BEGIN

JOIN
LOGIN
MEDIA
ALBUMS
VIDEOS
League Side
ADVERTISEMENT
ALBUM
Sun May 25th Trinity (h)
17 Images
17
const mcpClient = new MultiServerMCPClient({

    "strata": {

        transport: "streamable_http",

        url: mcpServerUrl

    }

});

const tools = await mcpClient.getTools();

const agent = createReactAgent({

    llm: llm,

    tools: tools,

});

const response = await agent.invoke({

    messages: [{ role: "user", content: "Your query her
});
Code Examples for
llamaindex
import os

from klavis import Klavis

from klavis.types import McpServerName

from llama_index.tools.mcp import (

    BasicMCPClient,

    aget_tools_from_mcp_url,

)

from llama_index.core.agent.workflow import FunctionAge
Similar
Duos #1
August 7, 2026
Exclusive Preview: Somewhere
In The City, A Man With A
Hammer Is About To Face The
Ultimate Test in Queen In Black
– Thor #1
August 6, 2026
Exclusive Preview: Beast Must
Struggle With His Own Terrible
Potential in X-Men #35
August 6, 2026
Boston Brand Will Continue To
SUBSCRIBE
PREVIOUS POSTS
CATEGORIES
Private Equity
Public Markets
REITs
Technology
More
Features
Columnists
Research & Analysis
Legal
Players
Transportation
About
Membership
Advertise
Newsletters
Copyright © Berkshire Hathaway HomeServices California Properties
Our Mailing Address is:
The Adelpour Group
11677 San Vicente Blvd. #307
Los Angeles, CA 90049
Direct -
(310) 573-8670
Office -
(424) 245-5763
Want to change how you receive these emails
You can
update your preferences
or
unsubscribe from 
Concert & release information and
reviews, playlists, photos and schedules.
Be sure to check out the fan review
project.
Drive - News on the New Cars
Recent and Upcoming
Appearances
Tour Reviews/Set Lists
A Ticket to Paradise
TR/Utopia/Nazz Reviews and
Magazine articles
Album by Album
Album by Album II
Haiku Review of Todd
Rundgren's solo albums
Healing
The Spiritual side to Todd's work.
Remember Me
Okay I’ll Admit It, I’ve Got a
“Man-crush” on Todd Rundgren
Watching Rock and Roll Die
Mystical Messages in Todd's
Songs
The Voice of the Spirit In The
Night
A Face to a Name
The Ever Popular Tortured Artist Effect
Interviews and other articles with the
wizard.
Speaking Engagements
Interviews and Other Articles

END

About this task ->
Reproduce the text of every item above word for word, keeping each line as it appears.

Answer to this problem ->
JOIN
LOGIN
MEDIA
ALBUMS
VIDEOS
League Side
ADVERTISEMENT
ALBUM
Sun May 25th Trinity (h)
17 Images
17
const mcpClient = new MultiServerMCPClient({

    "strata": {

        transport: "streamable_http",

        url: mcpServerUrl

    }

});

const tools = await mcpClient.getTools();

const agent = createReactAgent({

    llm: llm,

    tools: tools,

});

const response = await agent.invoke({

    messages: [{ role: "user", content: "Your query her
});
Code Examples for
llamaindex
import os

from klavis import Klavis

from klavis.types import McpServerName

from llama_index.tools.mcp import (

    BasicMCPClient,

    aget_tools_from_mcp_url,

)

from llama_index.core.agent.workflow import FunctionAge
Similar
Duos #1
August 7, 2026
Exclusive Preview: Somewhere
In The City, A Man With A
Hammer Is About To Face The
Ultimate Test in Queen In Black
– Thor #1
August 6, 2026
Exclusive Preview: Beast Must
Struggle With His Own Terrible
Potential in X-Men #35
August 6, 2026
Boston Brand Will Continue To
SUBSCRIBE
PREVIOUS POSTS
CATEGORIES
Private Equity
Public Markets
REITs
Technology
More
Features
Columnists
Research & Analysis
Legal
Players
Transportation
About
Membership
Advertise
Newsletters
Copyright © Berkshire Hathaway HomeServices California Properties
Our Mailing Address is:
The Adelpour Group
11677 San Vicente Blvd. #307
Los Angeles, CA 90049
Direct -
(310) 573-8670
Office -
(424) 245-5763
Want to change how you receive these emails
You can
update your preferences
or
unsubscribe from 
Concert & release information and
reviews, playlists, photos and schedules.
Be sure to check out the fan review
project.
Drive - News on the New Cars
Recent and Upcoming
Appearances
Tour Reviews/Set Lists
A Ticket to Paradise
TR/Utopia/Nazz Reviews and
Magazine articles
Album by Album
Album by Album II
Haiku Review of Todd
Rundgren's solo albums
Healing
The Spiritual side to Todd's work.
Remember Me
Okay I’ll Admit It, I’ve Got a
“Man-crush” on Todd Rundgren
Watching Rock and Roll Die
Mystical Messages in Todd's
Songs
The Voice of the Spirit In The
Night
A Face to a Name
The Ever Popular Tortured Artist Effect
Interviews and other articles with the
wizard.
Speaking Engagements
Interviews and Other Articles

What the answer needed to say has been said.